[PATCH 2/2] drm/amd/pm: avoid unintentional shutdown due to temperature momentary fluctuation

Mon Jun 26 11:54:22 UTC 2023

On 6/26/2023 1:17 PM, Evan Quan wrote:
> An intentional delay is added on soft ctf triggered. Then there will
> be a double check for the GPU temperature before taking further
> action. This can avoid unintended shutdown due to temperature
> momentary fluctuation.
> 
> Signed-off-by: Evan Quan <evan.quan at amd.com>
> ---
>   drivers/gpu/drm/amd/amdgpu/amdgpu.h           |  3 ++
>   .../gpu/drm/amd/pm/powerplay/amd_powerplay.c  | 48 +++++++++++++++++++
>   .../drm/amd/pm/powerplay/hwmgr/smu_helper.c   | 27 ++++-------
>   drivers/gpu/drm/amd/pm/powerplay/inc/hwmgr.h  |  2 +
>   drivers/gpu/drm/amd/pm/swsmu/amdgpu_smu.c     | 34 +++++++++++++
>   drivers/gpu/drm/amd/pm/swsmu/inc/amdgpu_smu.h |  2 +
>   .../gpu/drm/amd/pm/swsmu/smu11/smu_v11_0.c    |  9 +---
>   .../gpu/drm/amd/pm/swsmu/smu13/smu_v13_0.c    |  9 +---
>   8 files changed, 102 insertions(+), 32 deletions(-)
> 
> diff --git a/drivers/gpu/drm/amd/amdgpu/amdgpu.h b/drivers/gpu/drm/amd/amdgpu/amdgpu.h
> index e459381dc759..5ef1f31e703c 100644
> --- a/drivers/gpu/drm/amd/amdgpu/amdgpu.h
> +++ b/drivers/gpu/drm/amd/amdgpu/amdgpu.h
> @@ -287,6 +287,9 @@ extern int amdgpu_user_partt_mode;
>   #define AMDGPU_SMARTSHIFT_MAX_BIAS (100)
>   #define AMDGPU_SMARTSHIFT_MIN_BIAS (-100)
>   
> +/* Extra time delay(in ms) to eliminate the influence of temperature momentary fluctuation */
> +#define AMDGPU_SWCTF_EXTRA_DELAY		50

I think a delay of 10-15ms is good enough to filter out any spike.

With that change, the series is
	Reviewed-by: Lijo Lazar <lijo.lazar at amd.com>

Thanks,
Lijo

> +
>   struct amdgpu_xcp_mgr;
>   struct amdgpu_device;
>   struct amdgpu_irq_src;
> diff --git a/drivers/gpu/drm/amd/pm/powerplay/amd_powerplay.c b/drivers/gpu/drm/amd/pm/powerplay/amd_powerplay.c
> index 11b7b4cffaae..ff360c699171 100644
> --- a/drivers/gpu/drm/amd/pm/powerplay/amd_powerplay.c
> +++ b/drivers/gpu/drm/amd/pm/powerplay/amd_powerplay.c
> @@ -26,6 +26,7 @@
>   #include <linux/gfp.h>
>   #include <linux/slab.h>
>   #include <linux/firmware.h>
> +#include <linux/reboot.h>
>   #include "amd_shared.h"

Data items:
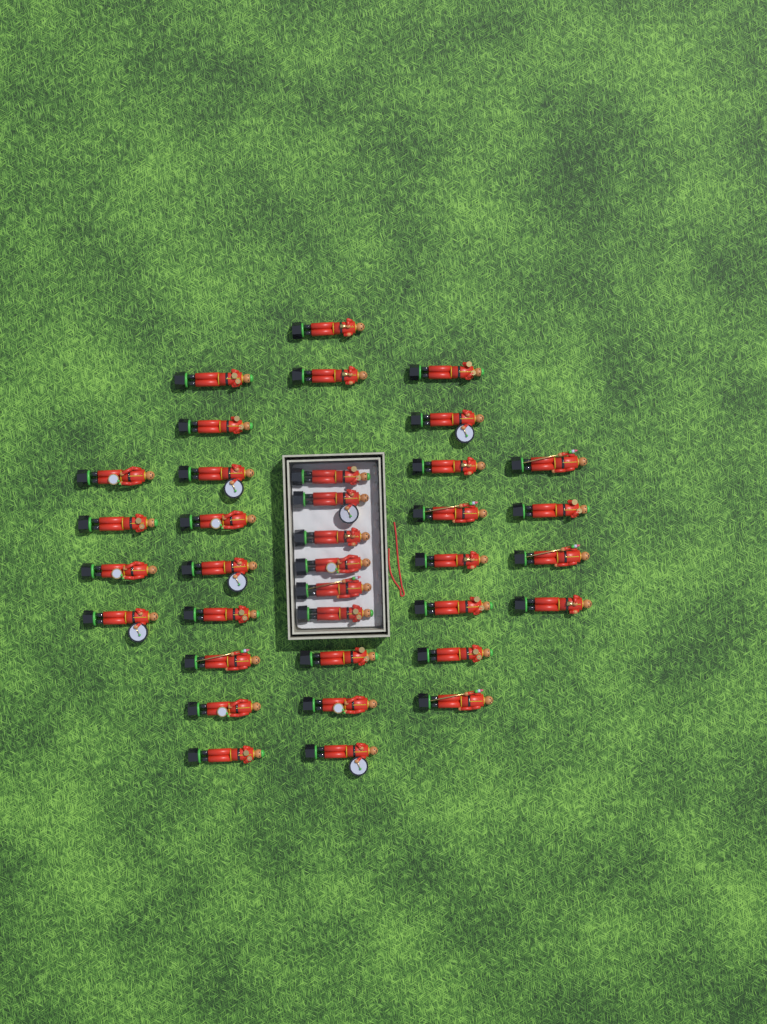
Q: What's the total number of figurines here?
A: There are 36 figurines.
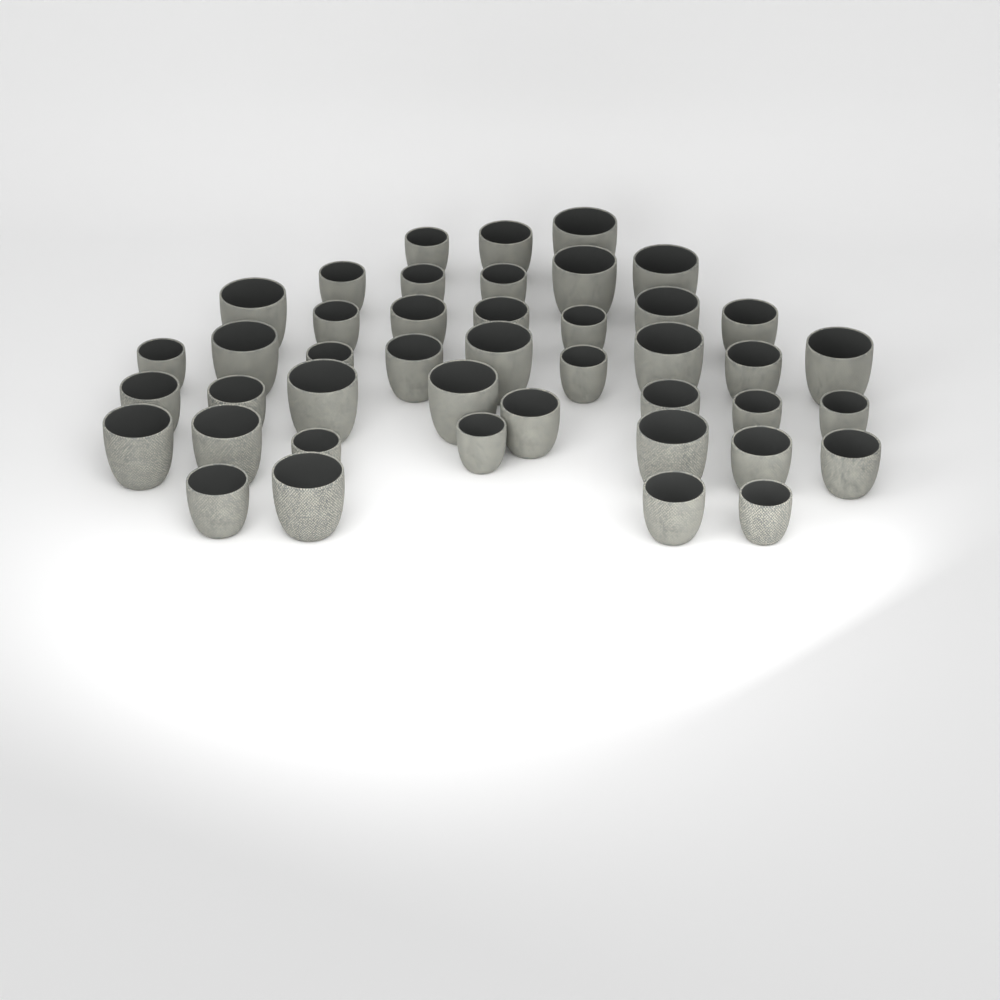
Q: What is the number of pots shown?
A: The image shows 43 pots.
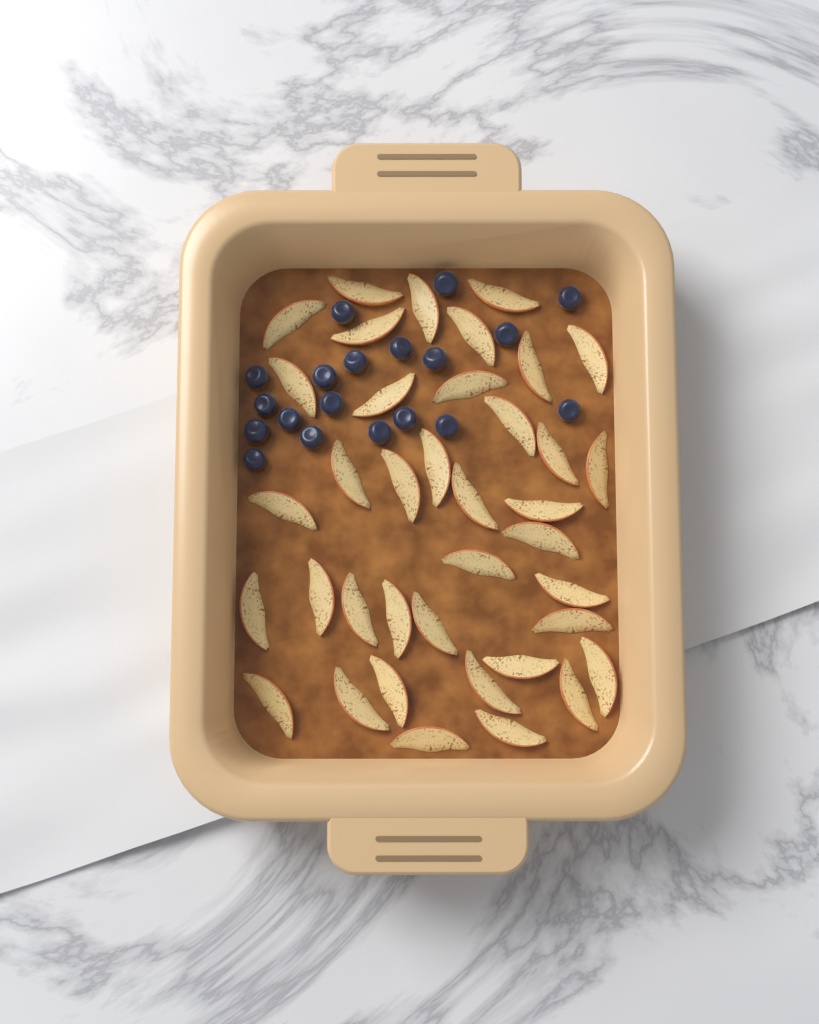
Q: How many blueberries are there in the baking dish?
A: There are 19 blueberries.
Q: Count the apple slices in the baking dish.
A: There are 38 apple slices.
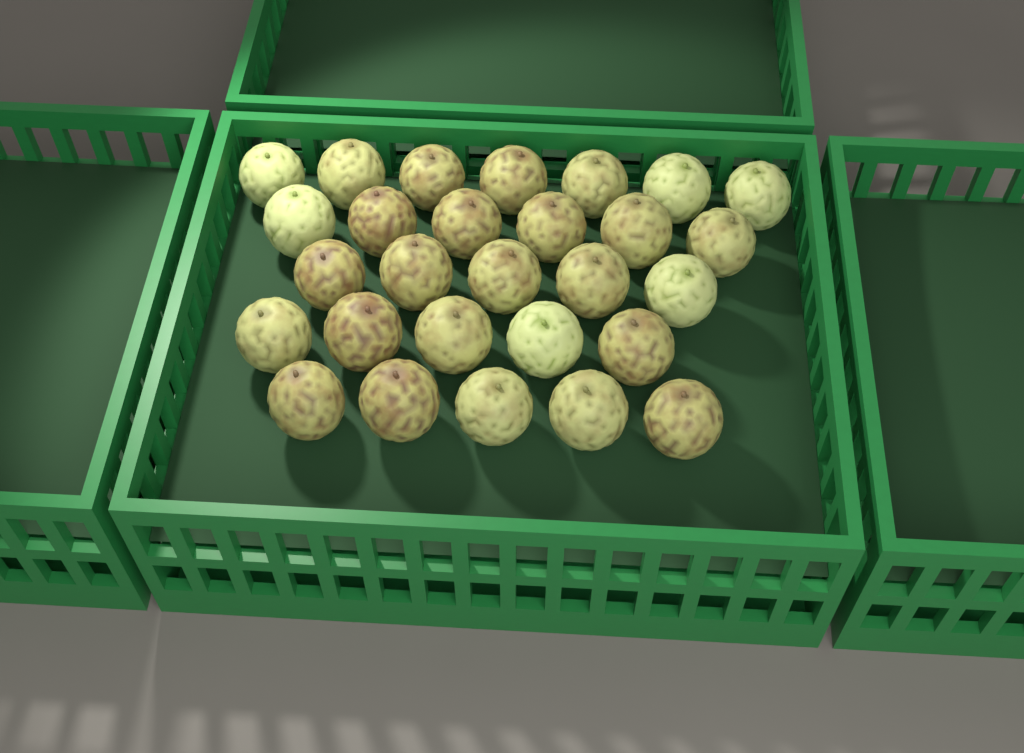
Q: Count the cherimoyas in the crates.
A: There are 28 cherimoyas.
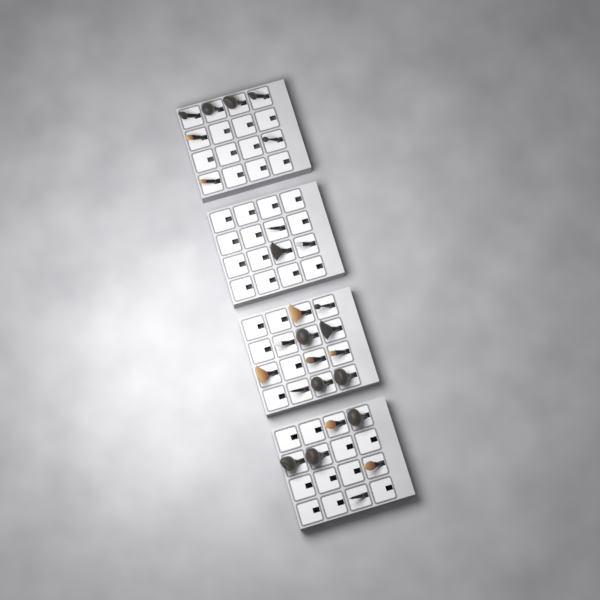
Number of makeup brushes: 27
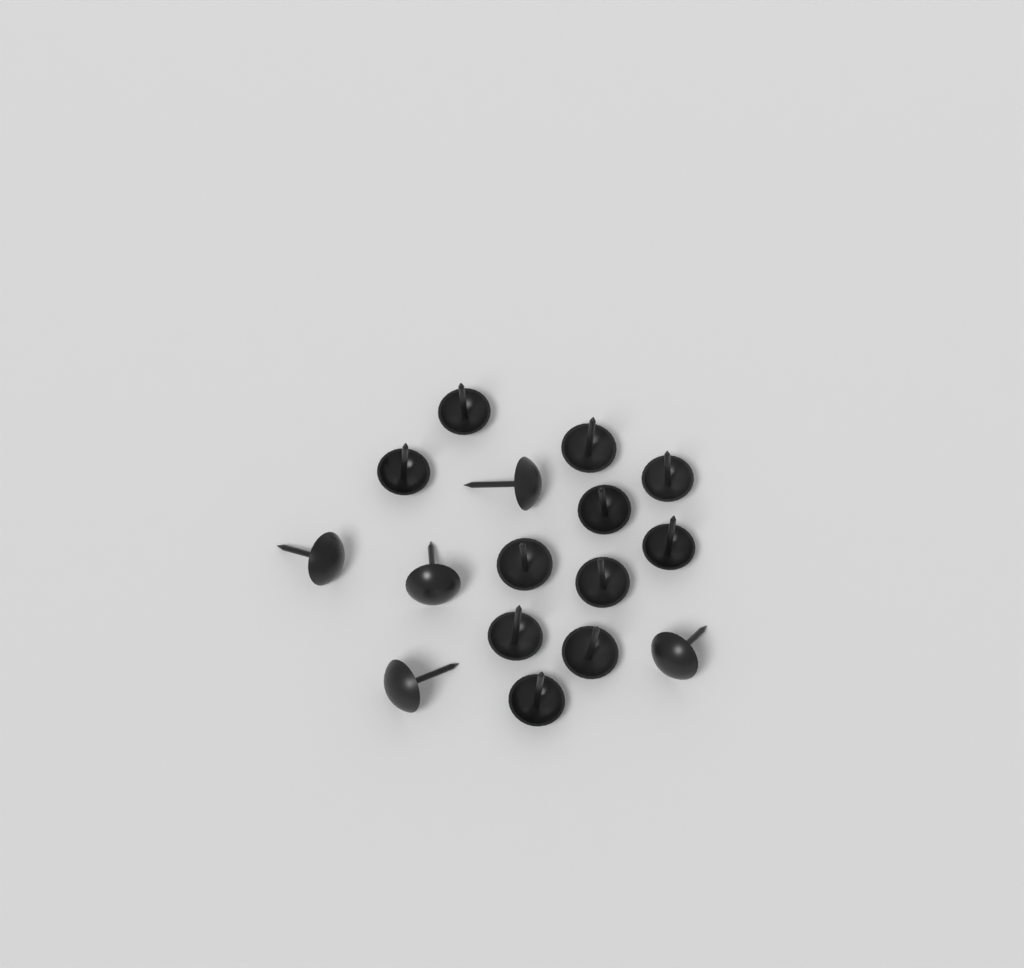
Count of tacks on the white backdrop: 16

Exercise requirements:
A: In the amdgpu temperature-fluctuation patch review, what delay does the reviewer consider good enough to filter out any spike?
B: Resume the amdgpu temperature-fluctuation patch review from the point at which it stops.

Outputs by task:
A: A delay of 10-15 ms.

B:
>   #include "amd_powerplay.h"
>   #include "power_state.h"
> @@ -91,6 +92,45 @@ static int pp_early_init(void *handle)
>   	return 0;
>   }
>   
> +static void pp_swctf_delayed_work_handler(struct work_struct *work)
> +{
> +	struct pp_hwmgr *hwmgr =
> +		container_of(work, struct pp_hwmgr, swctf_delayed_work.work);
> +	struct amdgpu_device *adev = hwmgr->adev;
> +	struct amdgpu_dpm_thermal *range =
> +				&adev->pm.dpm.thermal;
> +	uint32_t gpu_temperature, size;
> +	int ret;
> +
> +	/*
> +	 * If the hotspot/edge temperature is confirmed as below SW CTF setting point
> +	 * after the delay enforced, nothing will be done.
> +	 * Otherwise, a graceful shutdown will be performed to prevent further damage.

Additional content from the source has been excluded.